§ Job item: Please copy every line of the data in which the string "class" appears.

(Stored data)
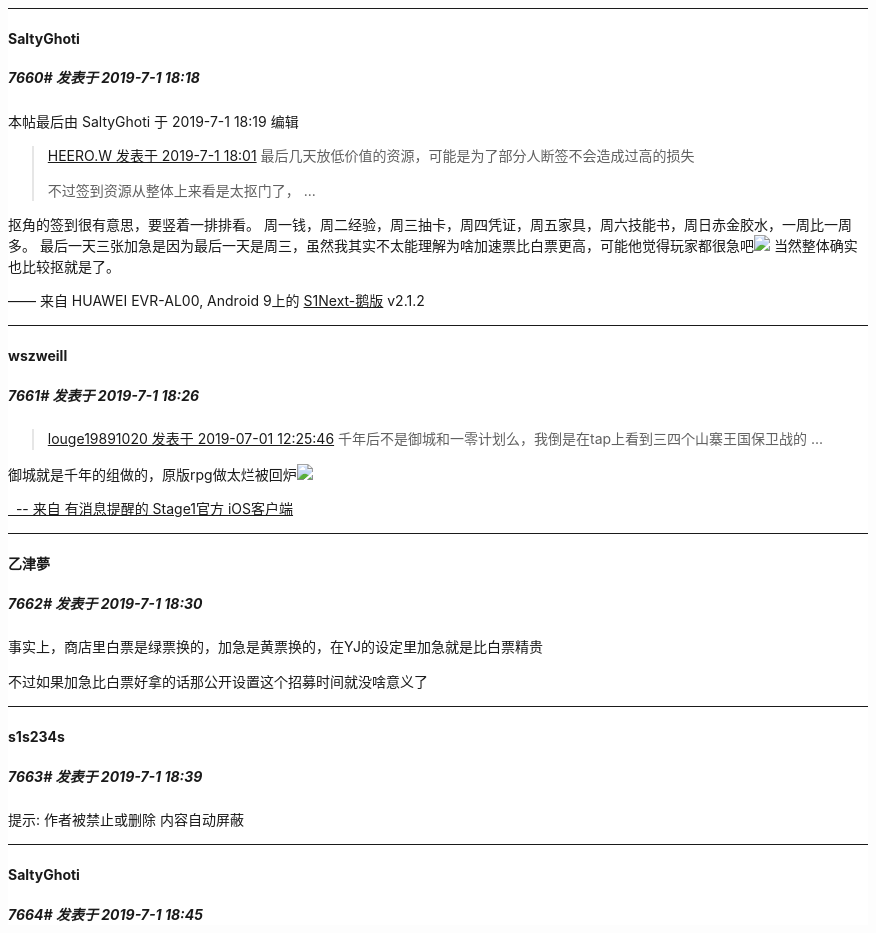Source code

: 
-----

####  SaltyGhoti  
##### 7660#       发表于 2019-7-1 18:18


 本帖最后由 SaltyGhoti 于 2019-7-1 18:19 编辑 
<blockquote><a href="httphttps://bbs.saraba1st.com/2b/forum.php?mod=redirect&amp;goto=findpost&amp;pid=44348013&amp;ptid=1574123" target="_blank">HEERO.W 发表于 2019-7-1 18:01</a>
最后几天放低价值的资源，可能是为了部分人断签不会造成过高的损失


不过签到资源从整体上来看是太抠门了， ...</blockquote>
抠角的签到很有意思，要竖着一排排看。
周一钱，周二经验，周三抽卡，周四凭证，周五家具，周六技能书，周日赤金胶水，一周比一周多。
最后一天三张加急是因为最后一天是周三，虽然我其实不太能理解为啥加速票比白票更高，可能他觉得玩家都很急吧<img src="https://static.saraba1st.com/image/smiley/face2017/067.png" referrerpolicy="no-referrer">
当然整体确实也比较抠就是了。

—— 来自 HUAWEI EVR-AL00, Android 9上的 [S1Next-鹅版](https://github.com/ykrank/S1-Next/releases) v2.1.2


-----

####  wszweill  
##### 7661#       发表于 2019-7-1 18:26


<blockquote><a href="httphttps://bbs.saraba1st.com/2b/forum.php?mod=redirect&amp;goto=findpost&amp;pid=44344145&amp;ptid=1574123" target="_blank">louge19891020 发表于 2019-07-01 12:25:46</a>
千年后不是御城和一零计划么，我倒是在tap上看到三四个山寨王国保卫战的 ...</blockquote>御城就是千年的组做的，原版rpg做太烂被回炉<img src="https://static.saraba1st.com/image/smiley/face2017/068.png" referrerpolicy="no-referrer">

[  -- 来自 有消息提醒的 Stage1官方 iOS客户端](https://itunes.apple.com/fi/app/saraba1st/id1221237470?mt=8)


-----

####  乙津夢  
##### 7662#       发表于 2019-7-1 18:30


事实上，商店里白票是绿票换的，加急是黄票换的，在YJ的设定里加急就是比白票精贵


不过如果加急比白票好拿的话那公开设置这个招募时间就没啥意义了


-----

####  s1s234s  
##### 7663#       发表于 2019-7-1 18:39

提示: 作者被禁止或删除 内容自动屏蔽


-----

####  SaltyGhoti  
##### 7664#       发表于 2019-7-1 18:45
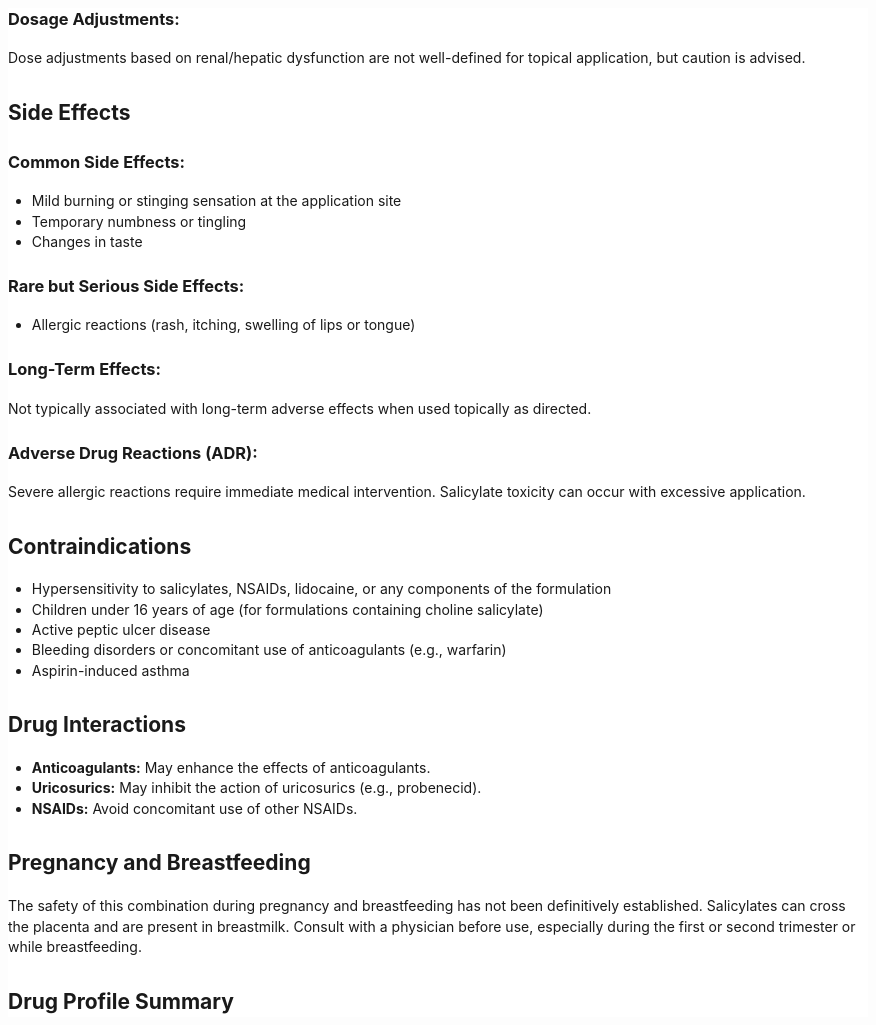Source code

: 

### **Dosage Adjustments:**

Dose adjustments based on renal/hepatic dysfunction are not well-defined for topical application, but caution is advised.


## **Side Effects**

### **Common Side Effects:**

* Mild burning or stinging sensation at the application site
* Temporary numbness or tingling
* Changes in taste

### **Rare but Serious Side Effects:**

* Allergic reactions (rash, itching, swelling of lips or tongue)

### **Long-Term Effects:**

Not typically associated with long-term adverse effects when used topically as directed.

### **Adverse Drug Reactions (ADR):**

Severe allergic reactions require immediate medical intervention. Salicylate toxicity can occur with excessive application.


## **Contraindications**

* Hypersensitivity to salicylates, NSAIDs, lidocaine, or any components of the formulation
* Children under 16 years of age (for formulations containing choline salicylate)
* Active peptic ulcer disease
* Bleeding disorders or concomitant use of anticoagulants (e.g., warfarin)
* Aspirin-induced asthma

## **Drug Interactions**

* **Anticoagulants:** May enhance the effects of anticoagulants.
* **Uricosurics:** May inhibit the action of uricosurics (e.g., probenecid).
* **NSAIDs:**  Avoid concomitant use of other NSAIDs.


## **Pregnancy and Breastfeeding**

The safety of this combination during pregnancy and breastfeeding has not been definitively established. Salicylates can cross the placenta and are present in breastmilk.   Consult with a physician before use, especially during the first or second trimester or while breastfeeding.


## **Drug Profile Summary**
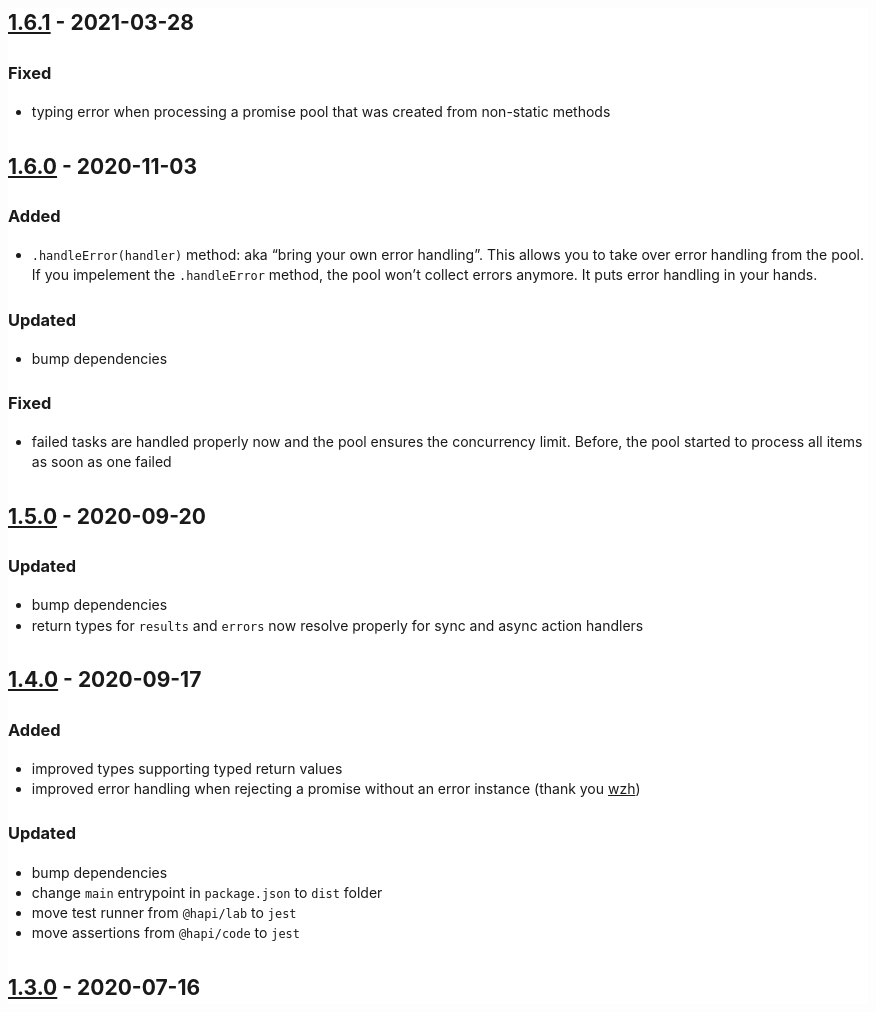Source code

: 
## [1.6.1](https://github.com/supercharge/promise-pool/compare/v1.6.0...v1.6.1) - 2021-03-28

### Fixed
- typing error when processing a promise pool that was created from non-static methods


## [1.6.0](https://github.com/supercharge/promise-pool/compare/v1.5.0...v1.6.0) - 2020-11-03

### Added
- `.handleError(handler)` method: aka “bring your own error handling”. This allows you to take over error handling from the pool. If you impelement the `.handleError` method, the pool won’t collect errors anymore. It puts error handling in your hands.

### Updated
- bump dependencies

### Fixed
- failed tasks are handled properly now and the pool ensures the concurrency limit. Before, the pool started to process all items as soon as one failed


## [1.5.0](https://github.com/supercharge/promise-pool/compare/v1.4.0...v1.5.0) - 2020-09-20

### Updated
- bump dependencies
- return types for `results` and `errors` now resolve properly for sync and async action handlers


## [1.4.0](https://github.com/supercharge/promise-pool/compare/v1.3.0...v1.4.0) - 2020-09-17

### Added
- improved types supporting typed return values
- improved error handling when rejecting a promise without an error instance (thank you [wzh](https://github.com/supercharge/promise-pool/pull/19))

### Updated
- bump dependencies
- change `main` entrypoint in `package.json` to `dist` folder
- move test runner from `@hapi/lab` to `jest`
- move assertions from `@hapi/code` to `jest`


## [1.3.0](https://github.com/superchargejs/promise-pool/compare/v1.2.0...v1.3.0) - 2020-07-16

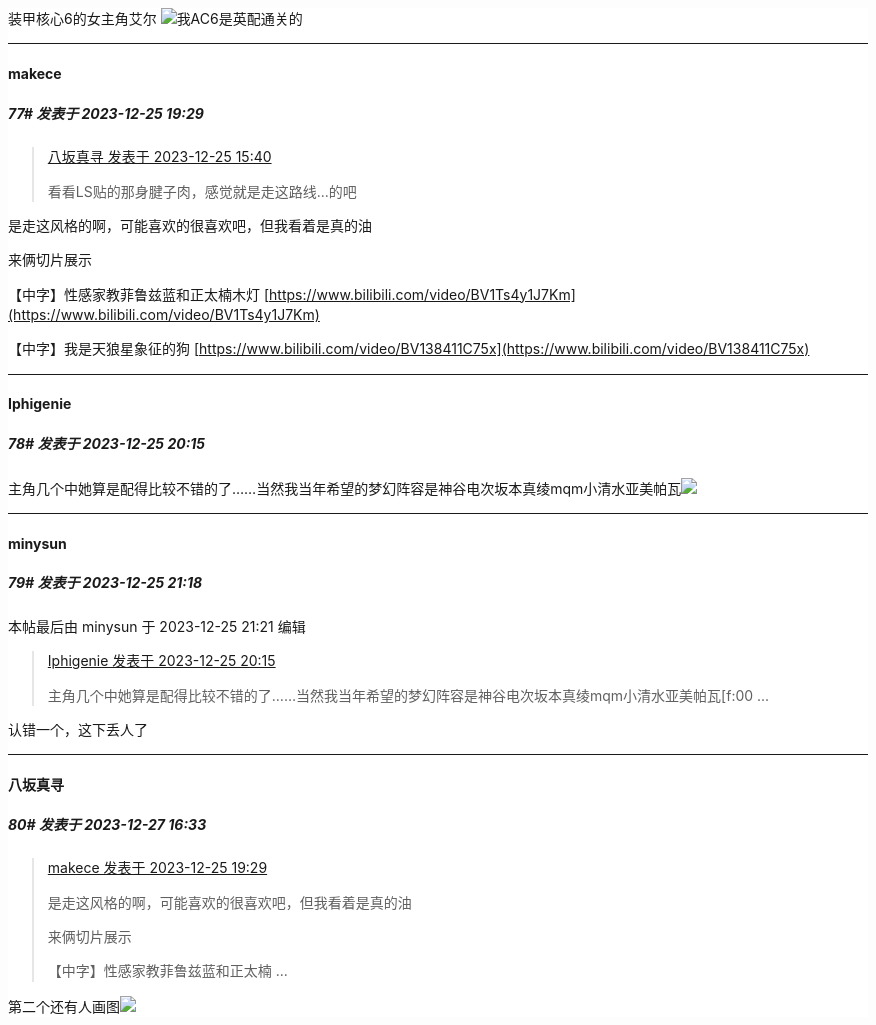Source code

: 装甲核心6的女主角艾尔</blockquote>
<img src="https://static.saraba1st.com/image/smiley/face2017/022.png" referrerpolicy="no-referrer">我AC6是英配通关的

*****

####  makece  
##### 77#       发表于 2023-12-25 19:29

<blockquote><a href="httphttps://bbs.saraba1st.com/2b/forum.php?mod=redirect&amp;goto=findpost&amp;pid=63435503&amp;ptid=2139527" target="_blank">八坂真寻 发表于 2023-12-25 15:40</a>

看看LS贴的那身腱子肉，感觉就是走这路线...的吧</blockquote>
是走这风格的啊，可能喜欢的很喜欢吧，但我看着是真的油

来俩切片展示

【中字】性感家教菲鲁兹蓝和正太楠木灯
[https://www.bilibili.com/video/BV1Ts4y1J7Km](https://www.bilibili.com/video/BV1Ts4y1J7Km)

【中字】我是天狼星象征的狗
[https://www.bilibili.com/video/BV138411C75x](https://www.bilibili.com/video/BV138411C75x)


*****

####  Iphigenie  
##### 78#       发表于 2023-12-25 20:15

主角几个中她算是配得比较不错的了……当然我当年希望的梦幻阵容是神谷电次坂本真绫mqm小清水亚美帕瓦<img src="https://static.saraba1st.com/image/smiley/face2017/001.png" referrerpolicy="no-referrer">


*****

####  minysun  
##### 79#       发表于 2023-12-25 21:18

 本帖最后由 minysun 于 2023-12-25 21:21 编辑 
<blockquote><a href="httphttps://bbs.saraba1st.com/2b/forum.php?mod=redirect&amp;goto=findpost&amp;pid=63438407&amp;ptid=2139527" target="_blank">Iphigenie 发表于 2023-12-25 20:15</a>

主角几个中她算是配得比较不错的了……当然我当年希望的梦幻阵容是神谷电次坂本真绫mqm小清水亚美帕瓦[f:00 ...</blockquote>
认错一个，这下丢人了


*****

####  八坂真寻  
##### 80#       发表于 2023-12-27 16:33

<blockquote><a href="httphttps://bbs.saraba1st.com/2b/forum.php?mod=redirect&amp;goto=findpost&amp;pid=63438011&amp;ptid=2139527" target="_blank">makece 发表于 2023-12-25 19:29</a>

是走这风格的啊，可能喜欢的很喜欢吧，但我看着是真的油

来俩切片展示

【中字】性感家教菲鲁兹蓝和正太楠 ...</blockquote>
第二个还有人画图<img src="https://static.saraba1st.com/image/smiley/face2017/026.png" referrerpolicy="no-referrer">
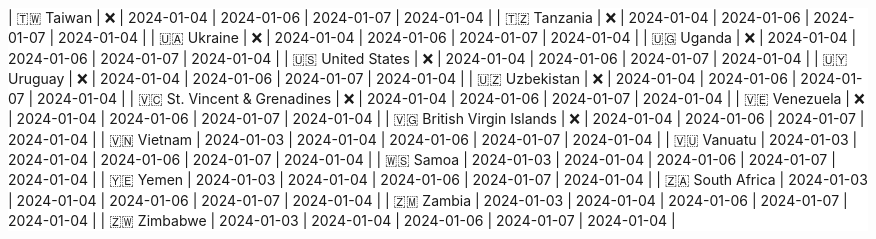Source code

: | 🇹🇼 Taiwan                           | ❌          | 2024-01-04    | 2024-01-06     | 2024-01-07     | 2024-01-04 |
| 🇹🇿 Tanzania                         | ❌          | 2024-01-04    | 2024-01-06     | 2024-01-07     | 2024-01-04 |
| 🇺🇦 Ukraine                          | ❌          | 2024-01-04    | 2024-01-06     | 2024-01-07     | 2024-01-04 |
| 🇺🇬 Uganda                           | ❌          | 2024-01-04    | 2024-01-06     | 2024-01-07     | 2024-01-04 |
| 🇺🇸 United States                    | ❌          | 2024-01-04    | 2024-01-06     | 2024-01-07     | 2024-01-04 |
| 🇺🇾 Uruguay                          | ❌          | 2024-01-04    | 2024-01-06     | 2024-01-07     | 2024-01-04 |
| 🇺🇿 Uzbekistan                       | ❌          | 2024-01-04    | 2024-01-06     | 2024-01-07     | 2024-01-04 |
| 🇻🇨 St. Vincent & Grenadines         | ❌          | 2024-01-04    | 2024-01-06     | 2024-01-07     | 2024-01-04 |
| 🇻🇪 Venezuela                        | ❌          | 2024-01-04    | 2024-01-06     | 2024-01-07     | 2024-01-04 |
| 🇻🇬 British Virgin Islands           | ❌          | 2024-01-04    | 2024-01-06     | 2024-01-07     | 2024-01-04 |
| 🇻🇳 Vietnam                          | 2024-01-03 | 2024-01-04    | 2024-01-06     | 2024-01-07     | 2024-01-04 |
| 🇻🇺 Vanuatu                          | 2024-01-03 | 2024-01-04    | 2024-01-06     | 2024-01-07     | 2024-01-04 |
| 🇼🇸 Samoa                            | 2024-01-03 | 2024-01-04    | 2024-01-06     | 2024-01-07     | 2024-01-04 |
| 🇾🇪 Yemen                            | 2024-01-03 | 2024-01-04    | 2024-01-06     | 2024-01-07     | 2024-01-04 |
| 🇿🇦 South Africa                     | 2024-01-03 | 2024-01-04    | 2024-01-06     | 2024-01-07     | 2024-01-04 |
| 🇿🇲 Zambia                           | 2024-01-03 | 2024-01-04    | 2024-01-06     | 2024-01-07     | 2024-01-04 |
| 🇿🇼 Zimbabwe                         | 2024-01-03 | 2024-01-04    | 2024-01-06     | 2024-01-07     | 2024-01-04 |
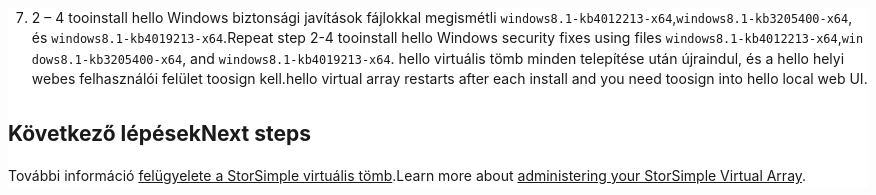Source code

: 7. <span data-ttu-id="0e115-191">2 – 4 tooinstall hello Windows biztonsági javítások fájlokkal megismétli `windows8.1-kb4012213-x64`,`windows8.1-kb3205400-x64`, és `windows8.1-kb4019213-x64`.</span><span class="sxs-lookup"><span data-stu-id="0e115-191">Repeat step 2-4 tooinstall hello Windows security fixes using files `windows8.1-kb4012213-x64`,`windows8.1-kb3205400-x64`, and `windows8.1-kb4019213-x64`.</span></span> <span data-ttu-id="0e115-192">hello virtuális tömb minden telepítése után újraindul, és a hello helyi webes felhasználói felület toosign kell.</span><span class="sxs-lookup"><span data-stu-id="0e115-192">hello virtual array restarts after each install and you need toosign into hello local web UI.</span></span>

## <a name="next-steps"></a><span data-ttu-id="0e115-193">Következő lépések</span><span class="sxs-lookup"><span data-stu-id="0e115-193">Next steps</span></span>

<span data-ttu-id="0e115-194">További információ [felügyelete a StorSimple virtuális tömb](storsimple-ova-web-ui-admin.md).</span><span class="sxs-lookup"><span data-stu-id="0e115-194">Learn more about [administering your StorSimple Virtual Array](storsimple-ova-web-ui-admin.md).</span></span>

§ Response below:
: 7. <span data-ttu-id="0e115-191">2 – 4 tooinstall hello Windows biztonsági javítások fájlokkal megismétli `windows8.1-kb4012213-x64`,`windows8.1-kb3205400-x64`, és `windows8.1-kb4019213-x64`.</span><span class="sxs-lookup"><span data-stu-id="0e115-191">Repeat step 2-4 tooinstall hello Windows security fixes using files `windows8.1-kb4012213-x64`,`windows8.1-kb3205400-x64`, and `windows8.1-kb4019213-x64`.</span></span> <span data-ttu-id="0e115-192">hello virtuális tömb minden telepítése után újraindul, és a hello helyi webes felhasználói felület toosign kell.</span><span class="sxs-lookup"><span data-stu-id="0e115-192">hello virtual array restarts after each install and you need toosign into hello local web UI.</span></span>
## <a name="next-steps"></a><span data-ttu-id="0e115-193">Következő lépések</span><span class="sxs-lookup"><span data-stu-id="0e115-193">Next steps</span></span>
<span data-ttu-id="0e115-194">További információ [felügyelete a StorSimple virtuális tömb](storsimple-ova-web-ui-admin.md).</span><span class="sxs-lookup"><span data-stu-id="0e115-194">Learn more about [administering your StorSimple Virtual Array](storsimple-ova-web-ui-admin.md).</span></span>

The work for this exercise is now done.